After the passing of Jez Cole, known for running the Worcester School of Rock and Performance (or WSRP) for over a decade and for his musicianship in various local bands over more than twenty years, SLAP pays tribute to his work.
Jez passed away peacefully at home on Sunday the 22nd of November 2020 at the age of forty-eight, after a battle with heart failure caused by Becker’s Muscular Dystrophy. His wife Cymone described him as “a great friend,” a “super husband,” and an “awesome father” to their son Casper.
As well as the enormous loss felt by Jez’s family and friends, the Worcestershire music scene has also lost a highly-respected and well-loved figure. Tributes have flooded in across social media, and we have gathered some words from members of the local musical community here.
“Having joined WSRP during Jez’s first term in charge, I have had the pleasure of being both his student and colleague over the last eleven years. I have personally seen the influence he has had on the hundreds of students who have joined us each Saturday morning, not only developing their musical skills, but also their ability to work in a band and most notably their confidence.
It is thanks to Jez that Worcester has such a lively and continuing collection of young musicians, many of whom would not be where they are without his support.”
Former WSRP Student, The Lightweights
“I attended Worcester School of Rock and Performance in my early teens when the sessions were held at Christopher Whitehead’s. WSRP gave me the chance to play with other musicians for the first time and perform in front of an audience at the end-of-term shows held at venues like the Marr’s Bar. Jez also taught me guitar lessons and extra music theory tuition that helped me pass my Music GCSE exam. I went on to study music at university and still love to play and make music. I don’t know if I’d have taken this path if it weren’t for Jez’s help and influence, and I’m sure many others would say the same!
The amount of time and effort that Jez put into teaching countless people over the years, purely out of a passion for music and a dedication to inspiring people to pursue it, is astonishing. The impact Jez’s work had on the Worcestershire music scene and even further is immeasurable, and his memory will live on in the music played by so many of his students, former students, and others he helped.”
Former WSRP Student, Solo Artist
“I first met Jez around the year 2000, probably in The Swan with Two Nicks where he and I both used to hang out a lot. We were both working as guitar teachers so had quite a lot in common along with certain bands we both liked, like King’s X and Rush. It was him who told me that the rock school at the Tech which he worked at was looking for a new guitar teacher. So, with his help I went along and met the chap who ran it, Mick Jones, and got the job. Jez had been with rock school since its beginning in 1997.
As a team we ran WSRP really successfully with a student population which reached three times the size it had been at the Tech. We had an inspirational team of staff covering vocals, drums, guitar and with Jez principally as bass tutor but also helping out with guitar.
His mobility problems had got quite a lot more serious by this year, which was distressing to see after having known and worked with him for so many years, but he was still the same chipper and witty chap he had always been.
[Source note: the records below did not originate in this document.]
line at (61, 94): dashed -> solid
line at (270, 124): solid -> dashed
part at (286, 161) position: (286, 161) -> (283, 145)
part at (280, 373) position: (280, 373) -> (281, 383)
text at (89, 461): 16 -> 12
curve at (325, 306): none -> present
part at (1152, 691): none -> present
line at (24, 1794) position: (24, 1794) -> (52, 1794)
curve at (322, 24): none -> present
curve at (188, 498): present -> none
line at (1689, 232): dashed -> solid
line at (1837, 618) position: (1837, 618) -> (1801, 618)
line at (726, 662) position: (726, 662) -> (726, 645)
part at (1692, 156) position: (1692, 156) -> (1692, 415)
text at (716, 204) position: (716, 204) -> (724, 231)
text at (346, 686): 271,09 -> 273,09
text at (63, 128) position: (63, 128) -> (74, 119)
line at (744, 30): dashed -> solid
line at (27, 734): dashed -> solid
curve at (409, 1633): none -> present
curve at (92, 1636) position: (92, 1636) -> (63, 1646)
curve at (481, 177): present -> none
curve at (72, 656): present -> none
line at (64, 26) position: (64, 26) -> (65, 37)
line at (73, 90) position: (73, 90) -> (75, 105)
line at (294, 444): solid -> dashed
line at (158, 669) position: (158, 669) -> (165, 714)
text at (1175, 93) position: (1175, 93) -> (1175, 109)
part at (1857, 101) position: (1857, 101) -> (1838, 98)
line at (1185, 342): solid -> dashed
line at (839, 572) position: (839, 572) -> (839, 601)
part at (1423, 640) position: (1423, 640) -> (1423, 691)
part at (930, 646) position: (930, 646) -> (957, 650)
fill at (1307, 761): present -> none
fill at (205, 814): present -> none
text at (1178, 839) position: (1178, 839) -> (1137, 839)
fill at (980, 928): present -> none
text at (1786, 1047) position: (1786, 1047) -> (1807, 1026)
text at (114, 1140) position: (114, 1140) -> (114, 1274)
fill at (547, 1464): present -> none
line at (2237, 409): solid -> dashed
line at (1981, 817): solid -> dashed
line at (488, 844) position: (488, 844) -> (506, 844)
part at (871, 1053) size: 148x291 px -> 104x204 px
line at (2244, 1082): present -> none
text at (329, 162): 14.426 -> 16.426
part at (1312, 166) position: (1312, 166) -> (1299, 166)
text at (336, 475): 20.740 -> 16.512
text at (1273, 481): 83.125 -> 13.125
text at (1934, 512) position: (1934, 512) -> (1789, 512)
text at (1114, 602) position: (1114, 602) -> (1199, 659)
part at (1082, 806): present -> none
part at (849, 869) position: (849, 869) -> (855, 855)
I’ll always remember Jez as a hugely enthusiastic music-lover, great bass player, long-talker, and always quick to fire a gag into any conversation – those gags didn’t always hit the spot but when they did you’d find yourself chuckling away. He was a helpful, kind hearted guy.”
Current owner of Dragon Music
and Worcester Rock School (formerly WSRP)
“I never really got to know Jez on a personal level, only seeing him during Worcester Music Festival. Jez, for several years, ran a Worcester School of Rock and Performance (WSRP) workshop for Worcester Music Festival. He also helped out the festival by loaning equipment that the festival could use in Workshops and small acoustic venues. This was all done for free to help support and develop young musicians.
Over the years, it has been wonderful to see so many bands come through and perform at the festival whose members had attended Jez’s WSRP. Not only that, but there are many musicians who attended the taster workshops for WSRP at the festival who went on to join the school, and are now in bands that have performed at the festival and other events and gigs.”
Director, Worcester Music Festival
“I first met Jez in the late ’90s when he joined one of my early bands as the bass player. He could talk the hind legs off a donkey, but he was a phenomenal musician, always a good laugh, and went on to be a reliable and supportive friend for the next twenty years. In Epsilon Red, our power rock trio, he was effectively lead bassist as his playing was so intricate, and he perfectly “locked in” to Chris Daniels’s drums.
His bass skills were, on two separate occasions—including in our 2018 iteration—a perfect compliment to mine and Anna Mason’s vocals and guitars in Hitchhiker, and there was never a dull moment in rehearsals and gigs with his brilliant sense of humour. His enthusiasm was infectious, and he will be very much missed not just as a musician but also as an excellent human being.”
Solo Artist, Epsilon Red
Jez Cole’s contribution to the local music scene will be remembered and appreciated for many years to come. His influence will continue in the music of his former students, bandmates, and collaborators, and his memory through his family and friends.